With the growth of the postwar economy, the town became a prosperous place: the seat of Hancock County and a center for shipbuilding and coastal trading. By the 1820s, it had become a major entrepot for American fishing fleets on their way to the Grand Banks. It also prospered from the lumber industry, in which eastern Maine dominated before the Civil War. During this period of growth and prosperity, many of the handsome Federal and Greek Revival style mansions that still grace the village's streets were constructed.
By the 1870s, however, Castine's quaint old architecture and cool summer air attracted "rusticators"—well-to-do urban families seeking rest and recreation. Its charms also drew cultural luminaries, including Harriet Beecher Stowe and Henry Wadsworth Longfellow, whose writings romanticized its past. By the 1890s, wealthy families from Boston, Hartford and Chicago were buying up old farms and sea captains' houses. Hotels and inns opened as Castine became a flourishing summer colony.
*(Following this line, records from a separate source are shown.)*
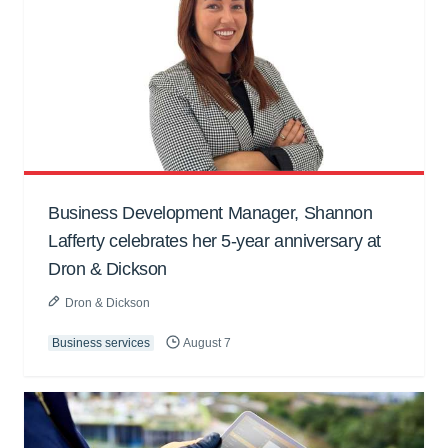
Business Development Manager, Shannon
Lafferty celebrates her 5-year anniversary at
Dron & Dickson
Dron & Dickson
Business services
August 7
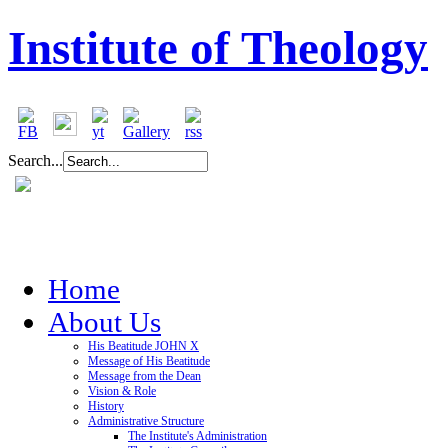
Institute of Theology
Search...
Home
About Us
His Beatitude JOHN X
Message of His Beatitude
Message from the Dean
Vision & Role
History
Administrative Structure
The Institute's Administration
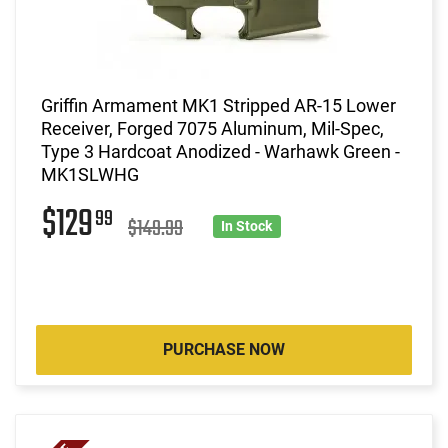
Griffin Armament MK1 Stripped AR-15 Lower
Receiver, Forged 7075 Aluminum, Mil-Spec,
Type 3 Hardcoat Anodized - Warhawk Green -
MK1SLWHG
$129
99
$149.99
In Stock
PURCHASE NOW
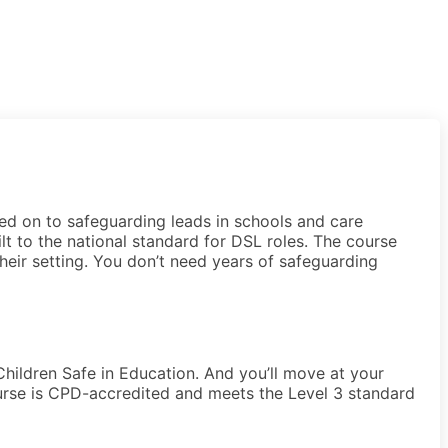
ed on to safeguarding leads in schools and care
ilt to the national standard for DSL roles. The course
their setting. You don’t need years of safeguarding
 Children Safe in Education. And you’ll move at your
ourse is CPD-accredited and meets the Level 3 standard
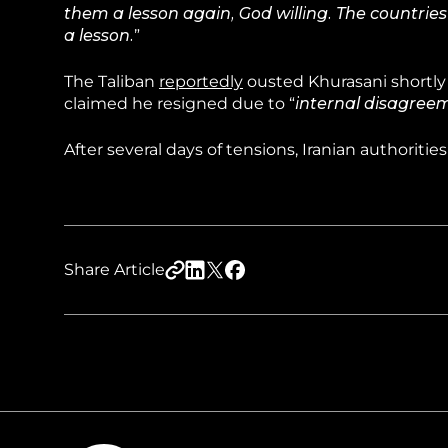
them a lesson again, God willing. The countries
a lesson.
”
The Taliban
reportedly
ousted Khurasani shortly 
claimed he resigned due to “
internal disagreem
After several days of tensions, Iranian authorities
Share Article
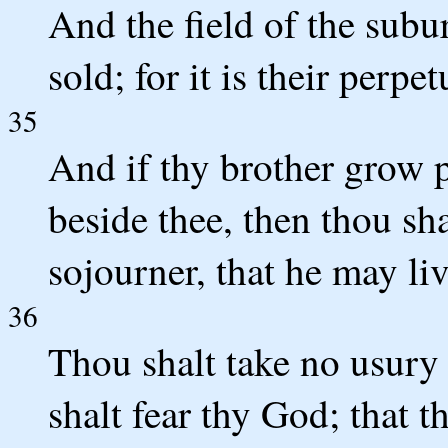
And the field of the subur
sold; for it is their perpe
35
And if thy brother grow p
beside thee, then thou sha
sojourner, that he may liv
36
Thou shalt take no usury 
shalt fear thy God; that t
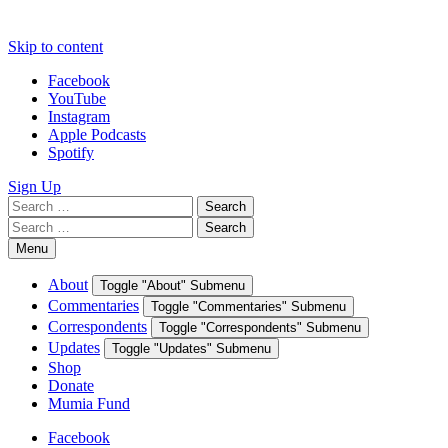
Skip to content
Facebook
YouTube
Instagram
Apple Podcasts
Spotify
Sign Up
Search
Search
for:
Search
Search
for:
Menu
About
Toggle "About" Submenu
Commentaries
Toggle "Commentaries" Submenu
Correspondents
Toggle "Correspondents" Submenu
Updates
Toggle "Updates" Submenu
Shop
Donate
Mumia Fund
Facebook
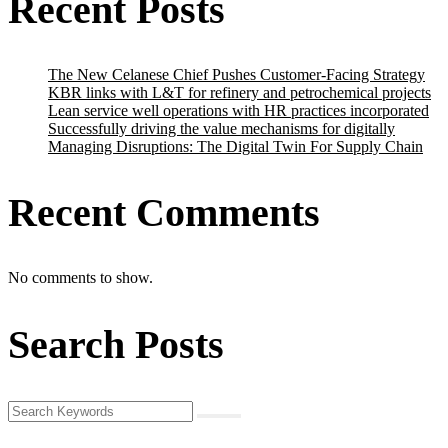
Recent Posts
The New Celanese Chief Pushes Customer-Facing Strategy
KBR links with L&T for refinery and petrochemical projects
Lean service well operations with HR practices incorporated
Successfully driving the value mechanisms for digitally
Managing Disruptions: The Digital Twin For Supply Chain
Recent Comments
No comments to show.
Search Posts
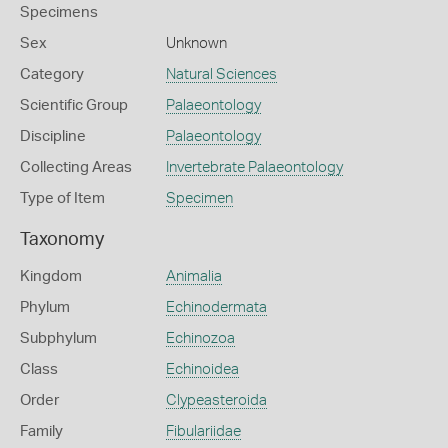
Specimens
Sex
Unknown
Category
Natural Sciences
Scientific Group
Palaeontology
Discipline
Palaeontology
Collecting Areas
Invertebrate Palaeontology
Type of Item
Specimen
Taxonomy
Kingdom
Animalia
Phylum
Echinodermata
Subphylum
Echinozoa
Class
Echinoidea
Order
Clypeasteroida
Family
Fibulariidae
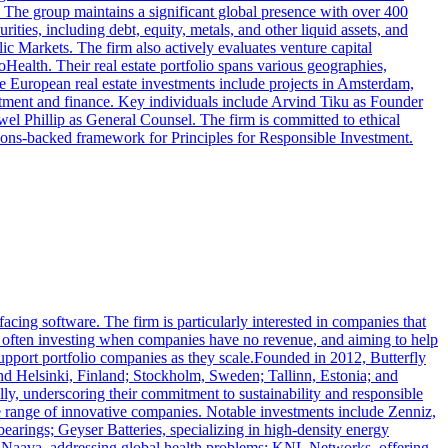
11. The group maintains a significant global presence with over 400
ties, including debt, equity, metals, and other liquid assets, and
ic Markets. The firm also actively evaluates venture capital
Health. Their real estate portfolio spans various geographies,
e European real estate investments include projects in Amsterdam,
tment and finance. Key individuals include Arvind Tiku as Founder
el Phillip as General Counsel. The firm is committed to ethical
ations-backed framework for Principles for Responsible Investment.
facing software. The firm is particularly interested in companies that
s, often investing when companies have no revenue, and aiming to help
 support portfolio companies as they scale.Founded in 2012, Butterfly
 and Helsinki, Finland; Stockholm, Sweden; Tallinn, Estonia; and
y, underscoring their commitment to sustainability and responsible
se range of innovative companies. Notable investments include Zenniz,
earings; Geyser Batteries, specializing in high-density energy
re; Naava, addressing global health problems; KNL Networks, offering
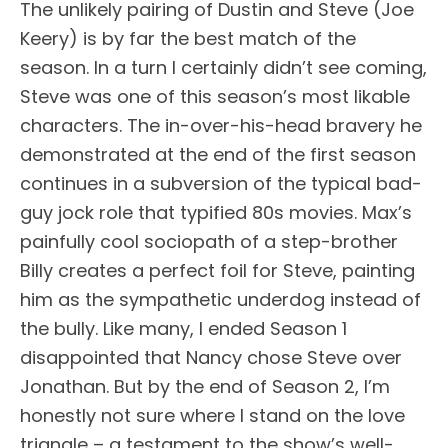
The unlikely pairing of Dustin and Steve (Joe
Keery) is by far the best match of the
season. In a turn I certainly didn’t see coming,
Steve was one of this season’s most likable
characters. The in-over-his-head bravery he
demonstrated at the end of the first season
continues in a subversion of the typical bad-
guy jock role that typified 80s movies. Max’s
painfully cool sociopath of a step-brother
Billy creates a perfect foil for Steve, painting
him as the sympathetic underdog instead of
the bully. Like many, I ended Season 1
disappointed that Nancy chose Steve over
Jonathan. But by the end of Season 2, I’m
honestly not sure where I stand on the love
triangle – a testament to the show’s well-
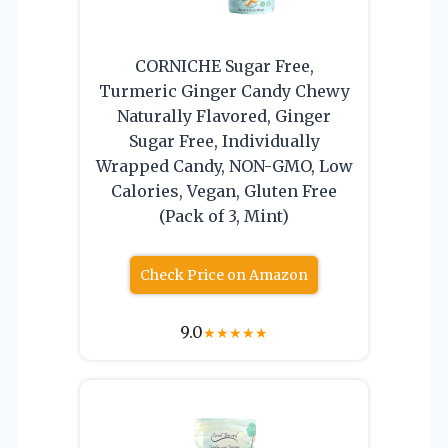
CORNICHE Sugar Free,
Turmeric Ginger Candy Chewy
Naturally Flavored, Ginger
Sugar Free, Individually
Wrapped Candy, NON-GMO, Low
Calories, Vegan, Gluten Free
(Pack of 3, Mint)
Check Price on Amazon
9.0
★
★
★
★
★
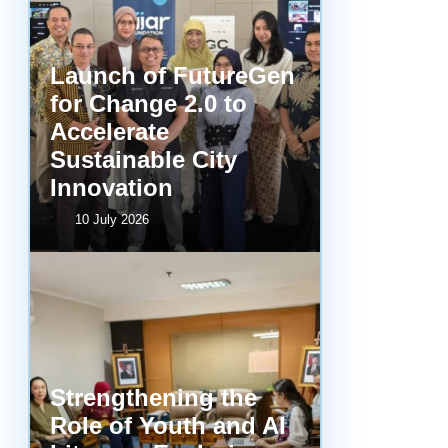
Launch of FutureGen
for Change 2.0 to
Accelerate
Sustainable City
Innovation
10 July 2026
Strengthening the
Role of Youth and AI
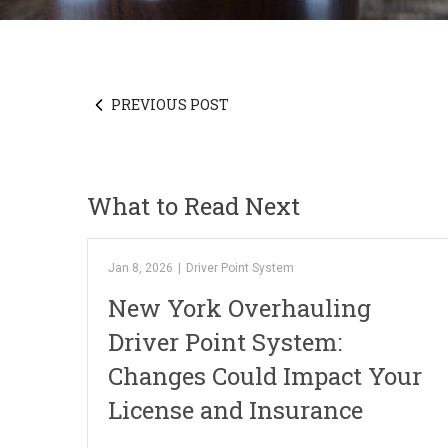
PREVIOUS POST
What to Read Next
Jan 8, 2026
|
Driver Point System
New York Overhauling
Driver Point System:
Changes Could Impact Your
License and Insurance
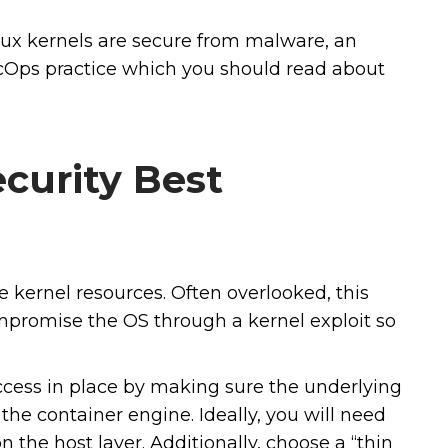
ux kernels are secure from malware, an
ecOps practice which you should read about
curity Best
 kernel resources. Often overlooked, this
ompromise the OS through a kernel exploit so
access in place by making sure the underlying
 the container engine. Ideally, you will need
n the host layer. Additionally, choose a “thin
Since 1867, it had been site of the Eastern State Normal School.
In the 1930s, however, Castine reached its economic nadir. The Great Depression and the automobile had killed off the hotel trade, the steamship lines that had linked coastal towns and islands, and the local fishing industry. Its fortunes did not revive until the 1960s, with the rediscovery of the town's charms by a new generation of summer people.
A key element in the town's revival has been the expansion of the Maine Maritime Academy. Established in 1941 to train merchant seamen, by the 1980s the Academy offered a range of courses in engineering, management, transportation, and nautical and ocean science. Its campus, once the home of the Eastern State Normal School, features a library (available to the public) and extensive athletic facilities.
Castine has a number of historic sites and parks (including the ruins of British earthworks at Fort George), a deep water harbor (with tie-ups for small boats beyond the current of the Penobscot and Bagaduce rivers), a non-exclusive club offering golf, tennis and yachting facilities, restaurants, and four churches (Episcopal, Roman Catholic, Congregational and Unitarian Universalist). In addition, the town has a public library, an historical society, and the Wilson Museum, an institution featuring exhibits of anthropological, natural and local artifacts. Castine's streets are lined with Cape and other antique style houses, and shaded by large elms which are replaced with disease-resistant strains when they succumb. Opened in 1814, the Castine Post Office is the oldest in continuous operation in the United States.